Garcia, a well-known
poet, portrayed images of the life of immigrants in the field
while reading from her work. She dedicated one poem to her
mother, who lived in labor camps as a young woman.
"Living in
the camps meant sometimes you could not be the kind of person
you wanted to be," Garcia said. The poem was written
for teen-agers "who wanted to smell pretty and look clean.
Exiting the fields with sweat dripping, they did not smell
pretty and they did not look clean."
She discussed the
devastation caused by tuberculosis, which ravaged the camps.
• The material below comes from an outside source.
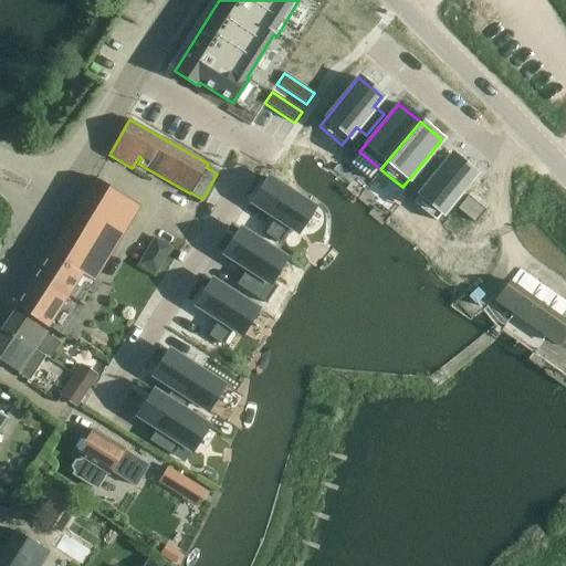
[(435,156),(417,177),(427,186),(412,202),(436,221),(474,174),(452,155),(444,165),(435,156)]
Garcia said those stricken with the disease were sent to a
sanitarium in Yosemite, just down the road from people vacationing
at a glamorous hotel. The ill lived in cleaned-out horses'
stalls.
"Imagine the
distance in class," she said. "Imagine the distance
in wealth."
Earlier in the
evening, Alex Negrete, president of the CHLSA, welcomed the
crowd before introducing CSULB lecturer Eduarda Diaz-Scwarzbach
and student Jorge Reyes. Diaz-Scwarzbach offered a blessing
while Reyes moved throughout the crowd with burning sage.
"We use the
sage to bless, to cleanse and to purify," Reyes said.
The night closed
with signing by Dr. Anna Sandoval, assistant professor of
Chicano and Latino studies, accompanied by guitarist Steven
Marcelo.
Cesar Chavez week
will continue today with informational tables set up between
11 a.m. and 2 p.m. in the USU South Plaza. It will close Thursday
with a discussion, "Assessing the Chavez Legacy and the
UFW," at 2 p.m. in the USU ballroom.